Da quand'è che la nostra principale occupazione è vendere sui social merci assortite, la più importante delle quali siamo noi stessi? Perché c'illudiamo che il nostro penzierino sul tema del giorno sia davvero rilevante per qualcuno? Quando è cominciata la fiera della vanità dei nuovi esibizionismi? Tra narcisismi quotidiani, paradossi e varie mitomanie, un esilarante viaggio nelle gallerie di specchi dell'egocentrismo contemporaneo, per cui la vera tragedia è non essere instagrammabile.
È un lavoro di precisione, il commercio del sé. Devi sapere cosa mettere in vetrina e cosa tenere nel retrobottega, quali difetti della merce occultare e quali ostentare. E che l'economia del sé non conosce tutele sindacali, rotture di stock, indisponibilità.

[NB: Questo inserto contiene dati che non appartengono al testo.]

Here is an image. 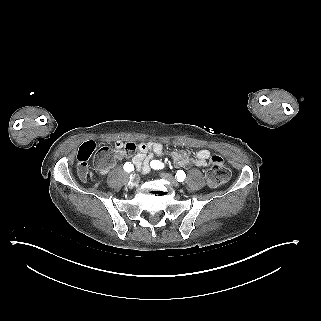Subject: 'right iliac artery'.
I'll list each match as a JSON object with an SVG mask.
<instances>
[{
    "label": "right iliac artery",
    "mask_w": 321,
    "mask_h": 321,
    "mask_svg": "<svg viewBox=\"0 0 321 321\" xmlns=\"http://www.w3.org/2000/svg\"><path fill=\"white\" fill-rule=\"evenodd\" d=\"M124 170L126 172H132L134 170V166L131 162H127L124 164Z\"/></svg>",
    "instance_id": "right-iliac-artery-1"
}]
</instances>
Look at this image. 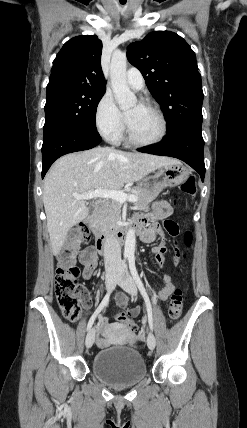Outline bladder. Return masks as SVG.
<instances>
[{
	"label": "bladder",
	"mask_w": 247,
	"mask_h": 428,
	"mask_svg": "<svg viewBox=\"0 0 247 428\" xmlns=\"http://www.w3.org/2000/svg\"><path fill=\"white\" fill-rule=\"evenodd\" d=\"M147 369L142 355L134 348L113 346L97 352L92 373L112 386L132 385L142 380Z\"/></svg>",
	"instance_id": "1"
}]
</instances>
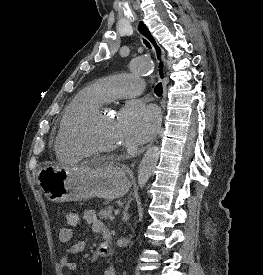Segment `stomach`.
Wrapping results in <instances>:
<instances>
[{
    "label": "stomach",
    "mask_w": 263,
    "mask_h": 275,
    "mask_svg": "<svg viewBox=\"0 0 263 275\" xmlns=\"http://www.w3.org/2000/svg\"><path fill=\"white\" fill-rule=\"evenodd\" d=\"M37 181L44 195L57 203L93 197L109 201L130 188L126 171L111 163L96 168L48 165L38 172Z\"/></svg>",
    "instance_id": "1"
}]
</instances>
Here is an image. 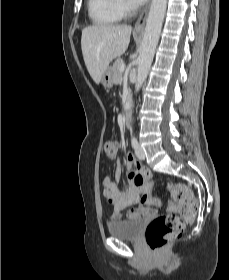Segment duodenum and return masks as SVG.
<instances>
[{
	"label": "duodenum",
	"instance_id": "410a0bca",
	"mask_svg": "<svg viewBox=\"0 0 229 280\" xmlns=\"http://www.w3.org/2000/svg\"><path fill=\"white\" fill-rule=\"evenodd\" d=\"M131 120H132L131 119V109H130L129 101L126 100L125 107H124V124L127 127H130Z\"/></svg>",
	"mask_w": 229,
	"mask_h": 280
}]
</instances>
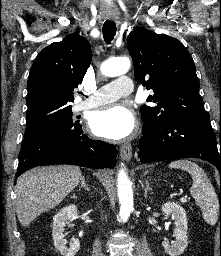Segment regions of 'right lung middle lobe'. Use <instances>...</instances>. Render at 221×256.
<instances>
[{"label":"right lung middle lobe","mask_w":221,"mask_h":256,"mask_svg":"<svg viewBox=\"0 0 221 256\" xmlns=\"http://www.w3.org/2000/svg\"><path fill=\"white\" fill-rule=\"evenodd\" d=\"M72 116V106H44L27 111L24 138L50 126L77 122Z\"/></svg>","instance_id":"dd1d6c3e"}]
</instances>
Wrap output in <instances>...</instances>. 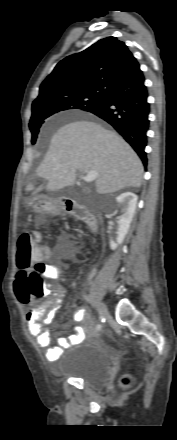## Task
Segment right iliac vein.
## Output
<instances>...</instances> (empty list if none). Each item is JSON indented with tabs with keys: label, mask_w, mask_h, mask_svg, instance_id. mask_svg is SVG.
<instances>
[{
	"label": "right iliac vein",
	"mask_w": 177,
	"mask_h": 440,
	"mask_svg": "<svg viewBox=\"0 0 177 440\" xmlns=\"http://www.w3.org/2000/svg\"><path fill=\"white\" fill-rule=\"evenodd\" d=\"M97 310L102 319H105L109 314L107 307L102 302H98Z\"/></svg>",
	"instance_id": "1"
}]
</instances>
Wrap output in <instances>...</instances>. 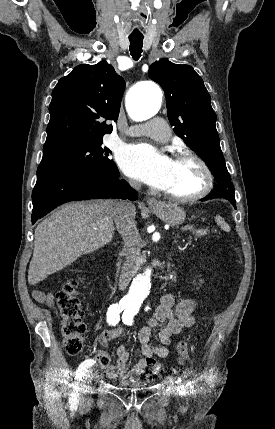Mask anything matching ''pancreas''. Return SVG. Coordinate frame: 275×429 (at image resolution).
Masks as SVG:
<instances>
[{"mask_svg":"<svg viewBox=\"0 0 275 429\" xmlns=\"http://www.w3.org/2000/svg\"><path fill=\"white\" fill-rule=\"evenodd\" d=\"M194 233H195V237L199 238V237L206 236L208 234V230L199 229V230H195Z\"/></svg>","mask_w":275,"mask_h":429,"instance_id":"cf45deb5","label":"pancreas"}]
</instances>
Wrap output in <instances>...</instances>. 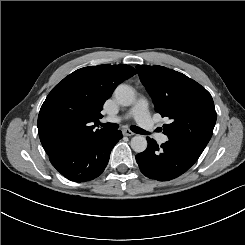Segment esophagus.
<instances>
[{
  "mask_svg": "<svg viewBox=\"0 0 245 245\" xmlns=\"http://www.w3.org/2000/svg\"><path fill=\"white\" fill-rule=\"evenodd\" d=\"M122 133H123L124 136H133V135H135V133L130 131L129 129H123Z\"/></svg>",
  "mask_w": 245,
  "mask_h": 245,
  "instance_id": "34e87169",
  "label": "esophagus"
}]
</instances>
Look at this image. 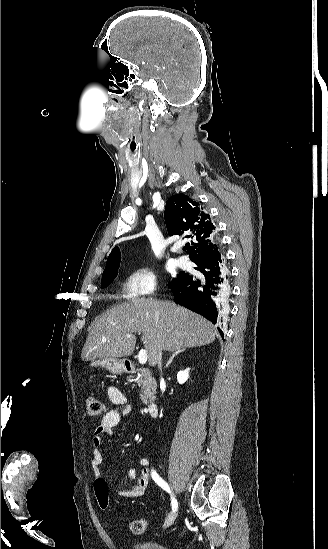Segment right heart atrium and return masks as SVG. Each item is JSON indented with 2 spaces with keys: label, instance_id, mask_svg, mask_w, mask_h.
<instances>
[{
  "label": "right heart atrium",
  "instance_id": "right-heart-atrium-1",
  "mask_svg": "<svg viewBox=\"0 0 328 549\" xmlns=\"http://www.w3.org/2000/svg\"><path fill=\"white\" fill-rule=\"evenodd\" d=\"M157 287L155 266L149 261L141 262L129 267L121 280V293L124 303H152L146 302Z\"/></svg>",
  "mask_w": 328,
  "mask_h": 549
}]
</instances>
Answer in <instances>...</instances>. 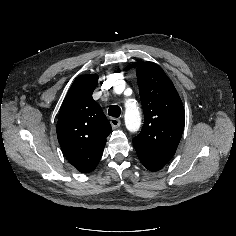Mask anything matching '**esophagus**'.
<instances>
[{
    "mask_svg": "<svg viewBox=\"0 0 236 236\" xmlns=\"http://www.w3.org/2000/svg\"><path fill=\"white\" fill-rule=\"evenodd\" d=\"M110 124L113 128H118L121 124V121L118 118H111L110 119Z\"/></svg>",
    "mask_w": 236,
    "mask_h": 236,
    "instance_id": "34e87169",
    "label": "esophagus"
}]
</instances>
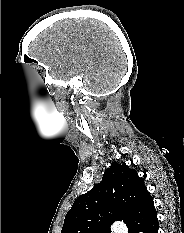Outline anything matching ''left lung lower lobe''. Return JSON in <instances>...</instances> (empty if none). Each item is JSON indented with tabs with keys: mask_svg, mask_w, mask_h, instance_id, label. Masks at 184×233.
<instances>
[{
	"mask_svg": "<svg viewBox=\"0 0 184 233\" xmlns=\"http://www.w3.org/2000/svg\"><path fill=\"white\" fill-rule=\"evenodd\" d=\"M126 225L128 233H158L157 212L149 192L138 203Z\"/></svg>",
	"mask_w": 184,
	"mask_h": 233,
	"instance_id": "0a47b994",
	"label": "left lung lower lobe"
}]
</instances>
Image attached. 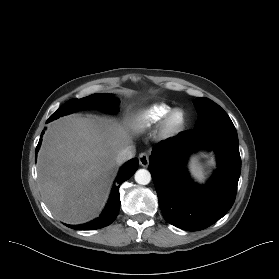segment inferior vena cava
<instances>
[{
  "label": "inferior vena cava",
  "instance_id": "602c4592",
  "mask_svg": "<svg viewBox=\"0 0 279 279\" xmlns=\"http://www.w3.org/2000/svg\"><path fill=\"white\" fill-rule=\"evenodd\" d=\"M135 156V147L134 146H127L126 148L119 151L116 156V163L122 164Z\"/></svg>",
  "mask_w": 279,
  "mask_h": 279
}]
</instances>
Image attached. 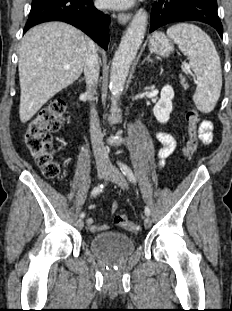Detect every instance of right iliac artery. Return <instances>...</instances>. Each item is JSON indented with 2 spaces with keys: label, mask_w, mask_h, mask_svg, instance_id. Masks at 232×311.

C'era una volta la vita privata: era il luogo in cui ti provavi vestiti e ti accoppiavi, ti lamentavi del capufficio e violavi gli arresti domiciliari, cucinavi e sanguinavi. Poi sono arrivati i telefoni con incorporato un obiettivo fotografico. «Il bello di questo secolo è che, quando pensi che il senso del pudore sia azzerato, esso ti sorprende scendendo sotto lo zero». L'esibizionismo è diventato non solo normalità, ma diritto; non solo diritto tuo a esporti, ma dovere degli altri di trovarti interessante. La nostra «presa della Bastiglia è la presa della visibilità da parte dei mediocri. L'unico eccezionalismo che tolleriamo è l'eccezionalismo di massa». Nella sua nuova indagine sulle follie contemporanee, Guia Soncini individua alcuni punti chiave di questa religione ombelicale, a cominciare dal momento in cui Chiara Ferragni ha inventato l'economia del sé e risalendo fino a Monica Lewinsky, il cui principale errore fu essere in anticipo su un tempo in cui pretendere attenzione è diritto, dovere, norma e pratica comune. Tra le ingenuità della militanza su internet e l'esibizionismo bipartisan che annulla ogni differenza anche in politica, da Calenda a Salvini, un viaggio nella livella social che rende uguali il calciatore e l'intellettuale, la influencer e la deputata, dove «la merce siamo noi, nessuno si senta escluso». Cercando una risposta alle domande che ci assillano quando siamo merce e vetrina, venditori e prodotti, illusionisti e oltranzisti della trasparenza. Certo che potremmo sottrarci al salire sul palcoscenico, ma tutti hanno una telecamera in tasca, e «se comunque finisce che mi fotografate di soppiatto voi, tanto vale pubblichi la mia vita io».